しかし『ナイトメア・アリー』に至っては、スタンが現実の中で嘘を重ね手に入れた虚構がバラバラと絶望的に崩れていく様が印象的である。本作の重要なモチーフである「嘘」はときに人を心の傷から守ってくれるものでもあるが、一歩使い方を誤ると当人を奈落の底へと突き落とす。
『シェイプ・オブ・ウォーター』に垣間見えるギレルモの描く虚構は、愛のための優しい嘘であると捉えられるが、『ナイトメア・アリー』に至っては嘘つきへの制裁と分不相応な欲への戒めとみることができるだろう。
『シェイプ・オブ・ウォーター』(C)2017 Twentieth Century Fox
ショービジネスやエンターテイメントというものは観客を楽しませるためのフィクションでありながらも、演者は常に現実の中にいてその虚構に取り込まれてはならないというメッセージでもあるのかもしれない。

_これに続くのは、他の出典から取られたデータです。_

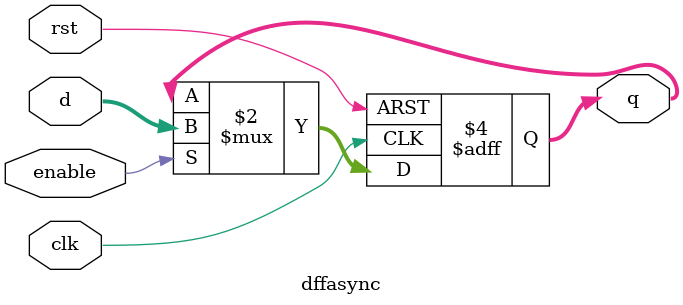
<source format=v>
module dffasync #(
    parameter width =18 
) (
    input [width-1:0]d,input clk , enable , rst , output reg [width-1:0]q
);
    always @(posedge clk or posedge rst) begin
        if(rst)
        q<=0;
        else if (enable)
        q<=d;
    end

endmodule
</source>
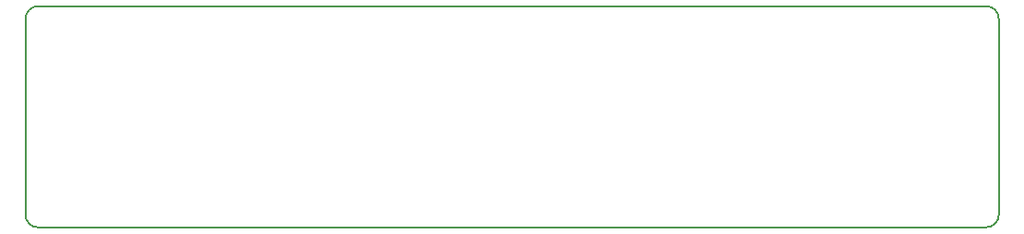
<source format=gbr>
G04 #@! TF.GenerationSoftware,KiCad,Pcbnew,(5.1.12)-1*
G04 #@! TF.CreationDate,2021-12-10T19:42:55+00:00*
G04 #@! TF.ProjectId,RGBtoHDMI Amiga Denise DIP Breakout FFC - CDTV v2,52474274-6f48-4444-9d49-20416d696761,v2*
G04 #@! TF.SameCoordinates,Original*
G04 #@! TF.FileFunction,Profile,NP*
%FSLAX46Y46*%
G04 Gerber Fmt 4.6, Leading zero omitted, Abs format (unit mm)*
G04 Created by KiCad (PCBNEW (5.1.12)-1) date 2021-12-10 19:42:55*
%MOMM*%
%LPD*%
G01*
G04 APERTURE LIST*
G04 #@! TA.AperFunction,Profile*
%ADD10C,0.200000*%
G04 #@! TD*
G04 APERTURE END LIST*
D10*
X74295000Y-69088000D02*
G75*
G02*
X75438000Y-67945000I1143000J0D01*
G01*
X75438000Y-88265000D02*
G75*
G02*
X74295000Y-87122000I0J1143000D01*
G01*
X163703000Y-87122000D02*
G75*
G02*
X162560000Y-88265000I-1143000J0D01*
G01*
X162560000Y-67945000D02*
G75*
G02*
X163703000Y-69088000I0J-1143000D01*
G01*
X162560000Y-88265000D02*
X75438000Y-88265000D01*
X163703000Y-69088000D02*
X163703000Y-87122000D01*
X162560000Y-67945000D02*
X75438000Y-67945000D01*
X74295000Y-69088000D02*
X74295000Y-87122000D01*
M02*

</source>
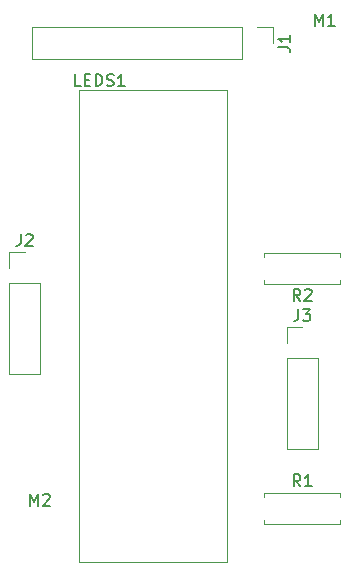
<source format=gbr>
G04 #@! TF.FileFunction,Legend,Top*
%FSLAX46Y46*%
G04 Gerber Fmt 4.6, Leading zero omitted, Abs format (unit mm)*
G04 Created by KiCad (PCBNEW 4.0.7) date Sun Feb  4 20:13:57 2018*
%MOMM*%
%LPD*%
G01*
G04 APERTURE LIST*
%ADD10C,0.100000*%
%ADD11C,0.112500*%
%ADD12C,0.120000*%
%ADD13C,0.150000*%
G04 APERTURE END LIST*
D10*
D11*
X165862000Y-96012000D02*
X165862000Y-135966200D01*
X165862000Y-135966200D02*
X178409600Y-135966200D01*
X178409600Y-135966200D02*
X178409600Y-96012000D01*
X178409600Y-96012000D02*
X165862000Y-96012000D01*
D12*
X161865000Y-90745000D02*
X161865000Y-93405000D01*
X179705000Y-90745000D02*
X161865000Y-90745000D01*
X179705000Y-93405000D02*
X161865000Y-93405000D01*
X179705000Y-90745000D02*
X179705000Y-93405000D01*
X180975000Y-90745000D02*
X182305000Y-90745000D01*
X182305000Y-90745000D02*
X182305000Y-92075000D01*
X159960000Y-120075000D02*
X162620000Y-120075000D01*
X159960000Y-112395000D02*
X159960000Y-120075000D01*
X162620000Y-112395000D02*
X162620000Y-120075000D01*
X159960000Y-112395000D02*
X162620000Y-112395000D01*
X159960000Y-111125000D02*
X159960000Y-109795000D01*
X159960000Y-109795000D02*
X161290000Y-109795000D01*
X183455000Y-126425000D02*
X186115000Y-126425000D01*
X183455000Y-118745000D02*
X183455000Y-126425000D01*
X186115000Y-118745000D02*
X186115000Y-126425000D01*
X183455000Y-118745000D02*
X186115000Y-118745000D01*
X183455000Y-117475000D02*
X183455000Y-116145000D01*
X183455000Y-116145000D02*
X184785000Y-116145000D01*
X181575000Y-130465000D02*
X181575000Y-130135000D01*
X181575000Y-130135000D02*
X187995000Y-130135000D01*
X187995000Y-130135000D02*
X187995000Y-130465000D01*
X181575000Y-132425000D02*
X181575000Y-132755000D01*
X181575000Y-132755000D02*
X187995000Y-132755000D01*
X187995000Y-132755000D02*
X187995000Y-132425000D01*
X187995000Y-112105000D02*
X187995000Y-112435000D01*
X187995000Y-112435000D02*
X181575000Y-112435000D01*
X181575000Y-112435000D02*
X181575000Y-112105000D01*
X187995000Y-110145000D02*
X187995000Y-109815000D01*
X187995000Y-109815000D02*
X181575000Y-109815000D01*
X181575000Y-109815000D02*
X181575000Y-110145000D01*
D13*
X166044762Y-95702381D02*
X165568571Y-95702381D01*
X165568571Y-94702381D01*
X166378095Y-95178571D02*
X166711429Y-95178571D01*
X166854286Y-95702381D02*
X166378095Y-95702381D01*
X166378095Y-94702381D01*
X166854286Y-94702381D01*
X167282857Y-95702381D02*
X167282857Y-94702381D01*
X167520952Y-94702381D01*
X167663810Y-94750000D01*
X167759048Y-94845238D01*
X167806667Y-94940476D01*
X167854286Y-95130952D01*
X167854286Y-95273810D01*
X167806667Y-95464286D01*
X167759048Y-95559524D01*
X167663810Y-95654762D01*
X167520952Y-95702381D01*
X167282857Y-95702381D01*
X168235238Y-95654762D02*
X168378095Y-95702381D01*
X168616191Y-95702381D01*
X168711429Y-95654762D01*
X168759048Y-95607143D01*
X168806667Y-95511905D01*
X168806667Y-95416667D01*
X168759048Y-95321429D01*
X168711429Y-95273810D01*
X168616191Y-95226190D01*
X168425714Y-95178571D01*
X168330476Y-95130952D01*
X168282857Y-95083333D01*
X168235238Y-94988095D01*
X168235238Y-94892857D01*
X168282857Y-94797619D01*
X168330476Y-94750000D01*
X168425714Y-94702381D01*
X168663810Y-94702381D01*
X168806667Y-94750000D01*
X169759048Y-95702381D02*
X169187619Y-95702381D01*
X169473333Y-95702381D02*
X169473333Y-94702381D01*
X169378095Y-94845238D01*
X169282857Y-94940476D01*
X169187619Y-94988095D01*
X182757381Y-92408333D02*
X183471667Y-92408333D01*
X183614524Y-92455953D01*
X183709762Y-92551191D01*
X183757381Y-92694048D01*
X183757381Y-92789286D01*
X183757381Y-91408333D02*
X183757381Y-91979762D01*
X183757381Y-91694048D02*
X182757381Y-91694048D01*
X182900238Y-91789286D01*
X182995476Y-91884524D01*
X183043095Y-91979762D01*
X160956667Y-108247381D02*
X160956667Y-108961667D01*
X160909047Y-109104524D01*
X160813809Y-109199762D01*
X160670952Y-109247381D01*
X160575714Y-109247381D01*
X161385238Y-108342619D02*
X161432857Y-108295000D01*
X161528095Y-108247381D01*
X161766191Y-108247381D01*
X161861429Y-108295000D01*
X161909048Y-108342619D01*
X161956667Y-108437857D01*
X161956667Y-108533095D01*
X161909048Y-108675952D01*
X161337619Y-109247381D01*
X161956667Y-109247381D01*
X184451667Y-114597381D02*
X184451667Y-115311667D01*
X184404047Y-115454524D01*
X184308809Y-115549762D01*
X184165952Y-115597381D01*
X184070714Y-115597381D01*
X184832619Y-114597381D02*
X185451667Y-114597381D01*
X185118333Y-114978333D01*
X185261191Y-114978333D01*
X185356429Y-115025952D01*
X185404048Y-115073571D01*
X185451667Y-115168810D01*
X185451667Y-115406905D01*
X185404048Y-115502143D01*
X185356429Y-115549762D01*
X185261191Y-115597381D01*
X184975476Y-115597381D01*
X184880238Y-115549762D01*
X184832619Y-115502143D01*
X184618334Y-129587381D02*
X184285000Y-129111190D01*
X184046905Y-129587381D02*
X184046905Y-128587381D01*
X184427858Y-128587381D01*
X184523096Y-128635000D01*
X184570715Y-128682619D01*
X184618334Y-128777857D01*
X184618334Y-128920714D01*
X184570715Y-129015952D01*
X184523096Y-129063571D01*
X184427858Y-129111190D01*
X184046905Y-129111190D01*
X185570715Y-129587381D02*
X184999286Y-129587381D01*
X185285000Y-129587381D02*
X185285000Y-128587381D01*
X185189762Y-128730238D01*
X185094524Y-128825476D01*
X184999286Y-128873095D01*
X184618334Y-113887381D02*
X184285000Y-113411190D01*
X184046905Y-113887381D02*
X184046905Y-112887381D01*
X184427858Y-112887381D01*
X184523096Y-112935000D01*
X184570715Y-112982619D01*
X184618334Y-113077857D01*
X184618334Y-113220714D01*
X184570715Y-113315952D01*
X184523096Y-113363571D01*
X184427858Y-113411190D01*
X184046905Y-113411190D01*
X184999286Y-112982619D02*
X185046905Y-112935000D01*
X185142143Y-112887381D01*
X185380239Y-112887381D01*
X185475477Y-112935000D01*
X185523096Y-112982619D01*
X185570715Y-113077857D01*
X185570715Y-113173095D01*
X185523096Y-113315952D01*
X184951667Y-113887381D01*
X185570715Y-113887381D01*
X161750476Y-131237381D02*
X161750476Y-130237381D01*
X162083810Y-130951667D01*
X162417143Y-130237381D01*
X162417143Y-131237381D01*
X162845714Y-130332619D02*
X162893333Y-130285000D01*
X162988571Y-130237381D01*
X163226667Y-130237381D01*
X163321905Y-130285000D01*
X163369524Y-130332619D01*
X163417143Y-130427857D01*
X163417143Y-130523095D01*
X163369524Y-130665952D01*
X162798095Y-131237381D01*
X163417143Y-131237381D01*
X185880476Y-90597381D02*
X185880476Y-89597381D01*
X186213810Y-90311667D01*
X186547143Y-89597381D01*
X186547143Y-90597381D01*
X187547143Y-90597381D02*
X186975714Y-90597381D01*
X187261428Y-90597381D02*
X187261428Y-89597381D01*
X187166190Y-89740238D01*
X187070952Y-89835476D01*
X186975714Y-89883095D01*
M02*

</source>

そう考えると『ナイトメア・アリー』という嘘をテーマにした1つのエンターテイメントの軸には、現実世界で地道に生き抜くことの難しさや圧倒的な才能への嫉妬や苦悩というものも隠されているように感じられる。
ギレルモ監督の描くダークファンタジーは、決して理想的な救いを施す夢物語の理想郷ではない。しかし、だからこそ作品から得た教訓はこの現実世界でも我々を導く唯一無二のロザリオとなる代物だ。
ぜひ夢幻的な思惑が重なる『ナイトメア・アリー』の世界の扉を叩き、美しき悪夢の顛末を劇場で見届けてほしい。